▶ **WORK REQUEST**: Copy out the lines unchanged, starting with the line containing "Algemene klimaatdiscussie" and ending with the line containing "Het is 40 graden", both included.

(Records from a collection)
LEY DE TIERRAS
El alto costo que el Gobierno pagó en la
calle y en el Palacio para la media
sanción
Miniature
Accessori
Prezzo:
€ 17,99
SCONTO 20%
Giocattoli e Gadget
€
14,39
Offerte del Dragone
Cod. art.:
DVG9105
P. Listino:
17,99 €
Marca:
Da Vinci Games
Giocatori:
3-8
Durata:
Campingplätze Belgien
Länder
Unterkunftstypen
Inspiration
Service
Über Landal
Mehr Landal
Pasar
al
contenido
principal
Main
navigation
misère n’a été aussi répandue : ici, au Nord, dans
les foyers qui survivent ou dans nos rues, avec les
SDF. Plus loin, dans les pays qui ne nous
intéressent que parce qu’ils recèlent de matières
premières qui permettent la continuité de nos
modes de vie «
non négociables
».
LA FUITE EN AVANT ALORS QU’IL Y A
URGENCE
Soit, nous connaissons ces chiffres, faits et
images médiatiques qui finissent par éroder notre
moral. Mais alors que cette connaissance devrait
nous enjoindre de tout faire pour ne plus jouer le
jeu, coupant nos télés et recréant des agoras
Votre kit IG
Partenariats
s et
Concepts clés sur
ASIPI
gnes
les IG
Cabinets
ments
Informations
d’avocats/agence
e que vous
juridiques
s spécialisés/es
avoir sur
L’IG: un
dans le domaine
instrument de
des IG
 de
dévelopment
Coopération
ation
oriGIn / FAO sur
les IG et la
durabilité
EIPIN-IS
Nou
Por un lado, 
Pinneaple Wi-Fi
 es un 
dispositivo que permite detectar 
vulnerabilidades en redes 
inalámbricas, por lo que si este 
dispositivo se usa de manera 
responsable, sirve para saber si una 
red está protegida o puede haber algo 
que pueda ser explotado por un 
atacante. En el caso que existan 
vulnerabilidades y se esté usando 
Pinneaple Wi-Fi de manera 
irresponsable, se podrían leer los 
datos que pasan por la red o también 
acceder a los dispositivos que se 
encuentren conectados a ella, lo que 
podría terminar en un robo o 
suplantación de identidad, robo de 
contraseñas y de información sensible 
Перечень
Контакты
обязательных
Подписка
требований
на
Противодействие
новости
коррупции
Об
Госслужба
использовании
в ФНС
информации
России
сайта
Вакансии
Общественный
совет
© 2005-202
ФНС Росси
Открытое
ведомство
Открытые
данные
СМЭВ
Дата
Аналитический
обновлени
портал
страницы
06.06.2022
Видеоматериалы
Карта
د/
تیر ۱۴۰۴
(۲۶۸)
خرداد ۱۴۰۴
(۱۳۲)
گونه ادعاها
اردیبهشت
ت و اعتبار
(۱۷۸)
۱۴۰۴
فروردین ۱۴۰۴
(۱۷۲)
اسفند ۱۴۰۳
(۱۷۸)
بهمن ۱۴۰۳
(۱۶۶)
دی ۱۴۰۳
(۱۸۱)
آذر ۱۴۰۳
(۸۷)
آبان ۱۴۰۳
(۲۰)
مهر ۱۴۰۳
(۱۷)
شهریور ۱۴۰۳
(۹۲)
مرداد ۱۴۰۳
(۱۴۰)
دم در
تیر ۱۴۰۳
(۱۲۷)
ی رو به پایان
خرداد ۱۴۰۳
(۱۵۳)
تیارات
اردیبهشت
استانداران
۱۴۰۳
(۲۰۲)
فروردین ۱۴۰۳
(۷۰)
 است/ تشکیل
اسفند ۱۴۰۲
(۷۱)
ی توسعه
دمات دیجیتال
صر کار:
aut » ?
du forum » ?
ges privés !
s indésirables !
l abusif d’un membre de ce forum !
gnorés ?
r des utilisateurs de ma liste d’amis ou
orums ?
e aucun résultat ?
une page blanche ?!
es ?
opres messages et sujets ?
==
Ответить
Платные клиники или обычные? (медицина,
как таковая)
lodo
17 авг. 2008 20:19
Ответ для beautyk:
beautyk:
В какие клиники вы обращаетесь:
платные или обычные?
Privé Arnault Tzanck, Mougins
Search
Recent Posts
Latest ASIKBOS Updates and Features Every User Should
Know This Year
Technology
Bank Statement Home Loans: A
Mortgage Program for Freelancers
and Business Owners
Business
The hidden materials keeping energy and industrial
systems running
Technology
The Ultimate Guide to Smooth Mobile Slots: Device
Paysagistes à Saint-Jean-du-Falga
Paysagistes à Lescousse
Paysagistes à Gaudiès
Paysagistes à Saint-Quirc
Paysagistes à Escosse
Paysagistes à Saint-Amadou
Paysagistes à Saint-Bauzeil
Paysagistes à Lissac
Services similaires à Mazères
--
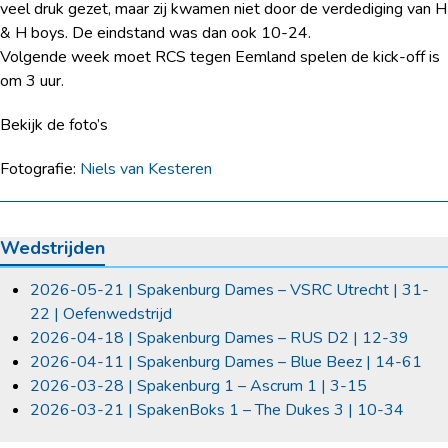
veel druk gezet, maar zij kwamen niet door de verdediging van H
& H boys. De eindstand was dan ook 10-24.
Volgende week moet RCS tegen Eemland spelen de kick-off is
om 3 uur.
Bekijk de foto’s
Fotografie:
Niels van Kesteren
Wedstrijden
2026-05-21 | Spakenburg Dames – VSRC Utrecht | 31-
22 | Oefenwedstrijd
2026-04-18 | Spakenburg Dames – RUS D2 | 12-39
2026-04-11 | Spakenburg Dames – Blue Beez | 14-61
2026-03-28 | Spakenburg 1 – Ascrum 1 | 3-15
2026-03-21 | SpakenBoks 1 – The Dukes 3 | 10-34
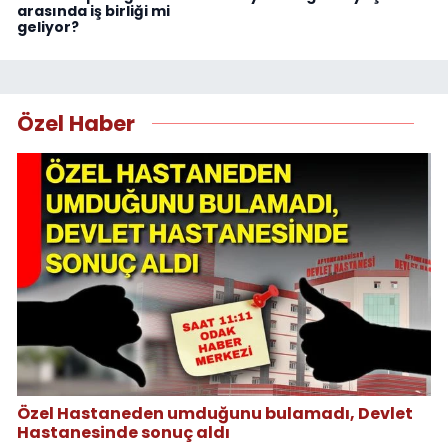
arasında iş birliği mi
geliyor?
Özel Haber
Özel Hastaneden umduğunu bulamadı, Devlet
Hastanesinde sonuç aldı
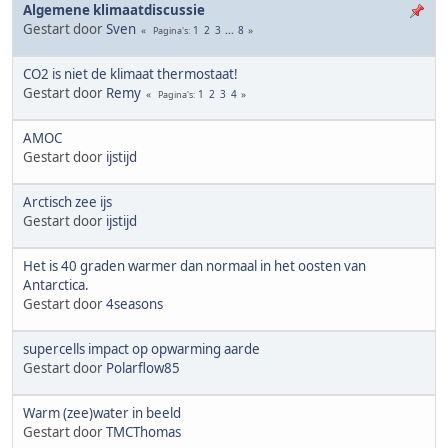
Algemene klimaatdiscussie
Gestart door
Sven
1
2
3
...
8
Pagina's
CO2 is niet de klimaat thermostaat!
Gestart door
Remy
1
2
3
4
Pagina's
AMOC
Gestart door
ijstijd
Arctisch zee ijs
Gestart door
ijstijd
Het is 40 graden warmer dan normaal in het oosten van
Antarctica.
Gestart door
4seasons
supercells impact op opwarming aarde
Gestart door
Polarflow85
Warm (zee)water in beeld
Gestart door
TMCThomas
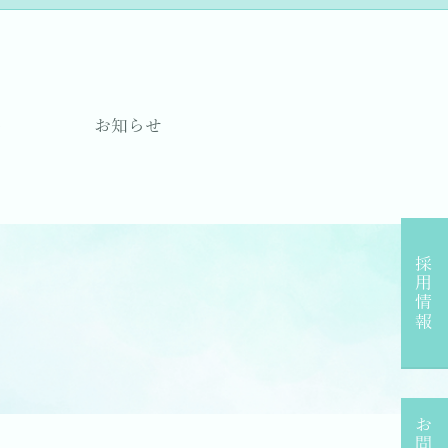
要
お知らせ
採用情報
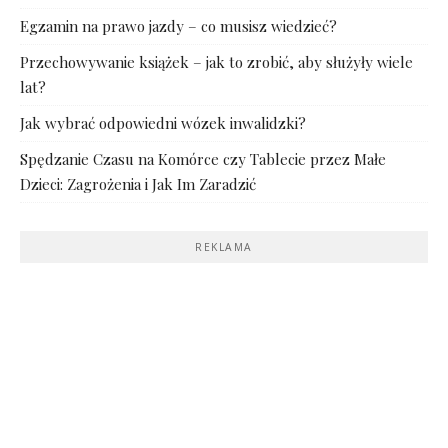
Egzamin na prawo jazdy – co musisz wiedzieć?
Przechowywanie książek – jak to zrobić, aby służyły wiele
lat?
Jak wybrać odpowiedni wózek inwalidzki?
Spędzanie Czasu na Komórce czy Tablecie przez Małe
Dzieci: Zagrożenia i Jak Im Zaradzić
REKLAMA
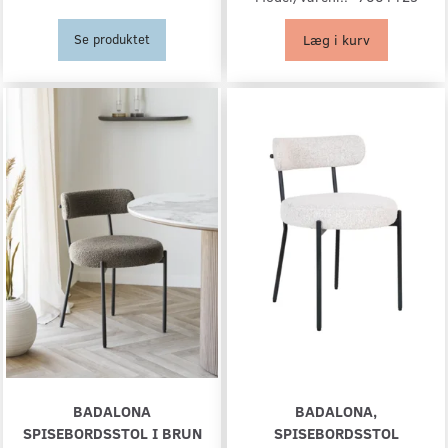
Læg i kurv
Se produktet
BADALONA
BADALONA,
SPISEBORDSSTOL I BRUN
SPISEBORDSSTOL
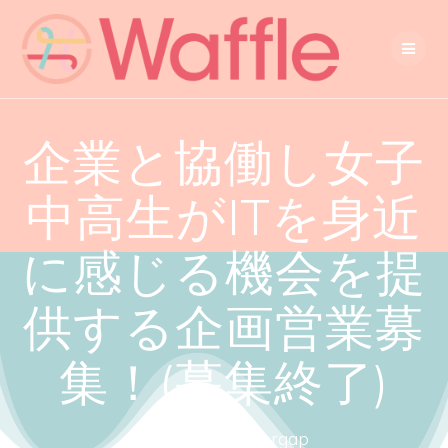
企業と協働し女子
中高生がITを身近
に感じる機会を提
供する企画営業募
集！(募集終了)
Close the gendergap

▶ **SOLUTION TO THIS EXERCISE**:
Algemene klimaatdiscussie
Gestart door
Sven
1
2
3
...
8
Pagina's
CO2 is niet de klimaat thermostaat!
Gestart door
Remy
1
2
3
4
Pagina's
AMOC
Gestart door
ijstijd
Arctisch zee ijs
Gestart door
ijstijd
Het is 40 graden warmer dan normaal in het oosten van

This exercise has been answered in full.